Armen Petrossian sits in his large office, in a modest building in the 17th, in Paris, where his father and his uncle first brought to the Western world a special product called caviar. He is an expansive man, passionate about the sturgeon eggs he harvests in the Caspian Sea, brings to Paris and cures, in a meticulous, scrupulously controlled manner that involves a whole lot of tasting. He oversees this part of the empire, while his wife, Cecile, looks after the Michelin-starred restaurant Petrossian in the 6th, where the precious black eggs can be had in a variety of ways, with a variety of libations, but where also the smoked salmon, patés, foie gras, truffles, fresh breads and other items are sensational as well.
Good thing, because Armen is concerned that the age of caviar, a little under a century old, is nearing its end. Petrossian has long supported endangered species initiatives in the Caspian region, but the task is daunting. The giant fish that provide the delicate eggs have been afflicted, partly with over-harvesting, though that has been rectified. The greater danger is polluted waters, and there may not be sufficient answers in sufficient time to save the Caspian sturgeon. The firm still personally chooses, on site, the freshest and highest quality caviar available, from its long association with Russian fisheries, and Armen says “There is always hope, of course”.
Dimitri Bourrigaut is General Manager of the company’s boutique adjacent to the Petrossian restaurant in New York City. He explains, as does Cecile, that the future is not strictly in caviar, but in a wide range of extremely high quality goods, all the way from the tiny spoon of caviar to gold-laced chocolates. “Especially the breads and pastries. We have the finest croissant in New York here.” He pores over his Sevruga, “My favourite, actually. I prefer it to Beluga, though that makes me an exception.” Caviar came to Paris with a wave of Russian aristocracy in the 1920s, and it was only a matter of time before New York and the New World caught on. Many restauranteurs now import their own caviar, and depending on the mega-wattage, may apply their own name to it. So the demand is not dissipating.

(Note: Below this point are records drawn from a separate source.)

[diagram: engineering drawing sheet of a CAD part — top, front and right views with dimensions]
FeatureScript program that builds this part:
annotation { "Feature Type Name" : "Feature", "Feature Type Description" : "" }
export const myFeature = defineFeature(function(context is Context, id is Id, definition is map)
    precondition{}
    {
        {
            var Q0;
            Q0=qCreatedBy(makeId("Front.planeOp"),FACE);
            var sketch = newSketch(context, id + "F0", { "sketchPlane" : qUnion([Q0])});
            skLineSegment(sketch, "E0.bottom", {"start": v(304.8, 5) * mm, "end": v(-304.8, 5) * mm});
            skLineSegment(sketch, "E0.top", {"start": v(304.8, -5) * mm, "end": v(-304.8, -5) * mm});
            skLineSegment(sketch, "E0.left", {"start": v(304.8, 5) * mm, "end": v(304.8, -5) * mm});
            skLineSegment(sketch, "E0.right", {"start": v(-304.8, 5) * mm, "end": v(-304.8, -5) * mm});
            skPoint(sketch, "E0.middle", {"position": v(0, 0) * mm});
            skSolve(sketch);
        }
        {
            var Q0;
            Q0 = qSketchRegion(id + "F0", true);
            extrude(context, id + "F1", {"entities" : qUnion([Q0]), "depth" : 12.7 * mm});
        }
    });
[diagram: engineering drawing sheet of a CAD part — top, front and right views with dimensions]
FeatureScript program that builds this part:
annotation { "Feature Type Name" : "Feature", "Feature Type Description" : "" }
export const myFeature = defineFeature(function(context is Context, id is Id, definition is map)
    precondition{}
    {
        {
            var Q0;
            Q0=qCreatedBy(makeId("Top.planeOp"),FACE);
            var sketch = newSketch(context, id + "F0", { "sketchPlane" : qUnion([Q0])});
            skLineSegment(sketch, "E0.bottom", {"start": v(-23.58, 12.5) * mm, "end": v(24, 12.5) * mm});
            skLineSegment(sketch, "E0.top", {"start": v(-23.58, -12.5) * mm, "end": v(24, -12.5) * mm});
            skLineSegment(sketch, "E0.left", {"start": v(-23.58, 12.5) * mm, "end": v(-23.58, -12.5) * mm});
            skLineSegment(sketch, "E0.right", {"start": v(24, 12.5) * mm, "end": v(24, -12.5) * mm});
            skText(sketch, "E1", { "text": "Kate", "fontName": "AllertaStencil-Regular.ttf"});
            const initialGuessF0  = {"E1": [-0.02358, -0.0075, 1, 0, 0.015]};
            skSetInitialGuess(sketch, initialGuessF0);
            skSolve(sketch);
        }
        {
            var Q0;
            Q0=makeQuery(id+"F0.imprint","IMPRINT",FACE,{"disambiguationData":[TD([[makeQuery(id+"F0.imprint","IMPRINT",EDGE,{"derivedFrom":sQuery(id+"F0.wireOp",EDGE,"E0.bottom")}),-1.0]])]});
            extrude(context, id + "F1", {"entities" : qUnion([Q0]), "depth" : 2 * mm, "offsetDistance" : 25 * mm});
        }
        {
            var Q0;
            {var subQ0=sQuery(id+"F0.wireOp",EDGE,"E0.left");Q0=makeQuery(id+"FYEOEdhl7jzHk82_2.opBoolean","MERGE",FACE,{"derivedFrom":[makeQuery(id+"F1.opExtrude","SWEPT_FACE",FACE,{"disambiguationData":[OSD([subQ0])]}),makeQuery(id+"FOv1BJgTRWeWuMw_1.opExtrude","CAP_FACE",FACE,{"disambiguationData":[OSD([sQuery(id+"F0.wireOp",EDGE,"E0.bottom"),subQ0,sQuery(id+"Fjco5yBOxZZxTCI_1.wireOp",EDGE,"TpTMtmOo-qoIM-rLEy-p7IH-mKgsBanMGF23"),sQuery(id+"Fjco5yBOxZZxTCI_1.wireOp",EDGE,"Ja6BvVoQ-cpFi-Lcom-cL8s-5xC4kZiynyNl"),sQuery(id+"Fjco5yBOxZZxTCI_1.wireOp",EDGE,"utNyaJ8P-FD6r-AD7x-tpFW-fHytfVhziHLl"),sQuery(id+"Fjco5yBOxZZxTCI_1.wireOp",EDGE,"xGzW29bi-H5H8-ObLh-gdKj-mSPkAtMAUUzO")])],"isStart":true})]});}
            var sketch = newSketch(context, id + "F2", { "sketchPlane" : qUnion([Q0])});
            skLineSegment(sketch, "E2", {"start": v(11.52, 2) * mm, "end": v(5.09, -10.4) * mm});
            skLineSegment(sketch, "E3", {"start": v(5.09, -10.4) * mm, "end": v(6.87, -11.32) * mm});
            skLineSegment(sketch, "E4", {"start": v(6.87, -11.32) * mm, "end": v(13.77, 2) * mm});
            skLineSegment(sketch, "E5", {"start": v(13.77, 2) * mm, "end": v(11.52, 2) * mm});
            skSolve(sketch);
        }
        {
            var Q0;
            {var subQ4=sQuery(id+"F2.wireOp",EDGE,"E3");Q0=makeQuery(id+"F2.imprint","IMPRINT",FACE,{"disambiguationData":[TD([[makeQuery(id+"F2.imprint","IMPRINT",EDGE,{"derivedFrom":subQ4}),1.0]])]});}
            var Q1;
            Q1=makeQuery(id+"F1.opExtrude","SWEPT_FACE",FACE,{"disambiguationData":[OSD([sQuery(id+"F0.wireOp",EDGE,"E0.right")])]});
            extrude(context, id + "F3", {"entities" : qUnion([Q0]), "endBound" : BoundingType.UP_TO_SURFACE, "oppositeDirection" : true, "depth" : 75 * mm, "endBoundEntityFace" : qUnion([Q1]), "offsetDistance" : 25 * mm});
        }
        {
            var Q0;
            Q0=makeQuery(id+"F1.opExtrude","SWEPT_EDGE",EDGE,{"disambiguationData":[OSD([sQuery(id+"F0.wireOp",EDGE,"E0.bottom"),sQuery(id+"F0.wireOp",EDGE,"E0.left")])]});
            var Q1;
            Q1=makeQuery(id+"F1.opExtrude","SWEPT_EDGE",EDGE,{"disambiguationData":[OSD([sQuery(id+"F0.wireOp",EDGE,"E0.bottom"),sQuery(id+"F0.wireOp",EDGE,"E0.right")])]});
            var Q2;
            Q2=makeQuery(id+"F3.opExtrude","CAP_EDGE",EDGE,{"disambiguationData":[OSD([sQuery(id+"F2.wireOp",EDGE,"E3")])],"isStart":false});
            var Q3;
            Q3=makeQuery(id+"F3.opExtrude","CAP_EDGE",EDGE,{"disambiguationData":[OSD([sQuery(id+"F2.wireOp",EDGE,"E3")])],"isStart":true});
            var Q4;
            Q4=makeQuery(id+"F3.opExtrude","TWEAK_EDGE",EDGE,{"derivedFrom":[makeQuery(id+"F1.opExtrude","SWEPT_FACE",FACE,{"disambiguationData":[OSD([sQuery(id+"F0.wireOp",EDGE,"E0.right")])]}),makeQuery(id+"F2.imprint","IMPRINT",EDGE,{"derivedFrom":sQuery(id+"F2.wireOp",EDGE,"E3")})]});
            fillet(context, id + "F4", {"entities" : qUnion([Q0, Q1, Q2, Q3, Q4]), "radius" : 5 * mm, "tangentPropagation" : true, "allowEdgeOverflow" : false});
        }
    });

There are also new sources of delicacies, such as the French Baerii caviar, sourced from Siberian sturgeon, actually farm-raised. And Transmontanus caviar, from coastal California and the Pacific Northwest. Still, the world largely covets, and is willing to pay in the hundreds of dollars per ounce, for the royal trio: Beluga, Ossetra and Sevruga caviar. Each is unique, easily distinguished from the next by appearance, mouth feel, and of course taste. Armen is effusive about the quality control; “only have the freshest, the best, because even then it is a difficult process, to cure them just so. It makes all the difference in the world. And every shipment we take from Russia is different from all the rest.” He looks over at a picture of his father and his uncle. “They did it a certain way, then. I do it the same way now. It’s funny, but it used to be peasant food when they were growing up.”
Cecile Petrossian is brisk in serving the varieties, noting the complexities, how long each sample has been cured, why vodka and Champagne are ideal accompaniments, how caviar elevates everything from a crème fraîche atop a tea-smoked salmon fillet, to simple scrambled eggs. In each case, the flavour is intense, nearly a metaphor of freshness and salinity, the tiny eggs gently bursting to release a complex array of flavours. She insists on multiple samples of smoked salmon as well, so that a little tasting becomes a feast. Then out into the rainy Paris night, searching in vain for a cab, the wet walk welcome.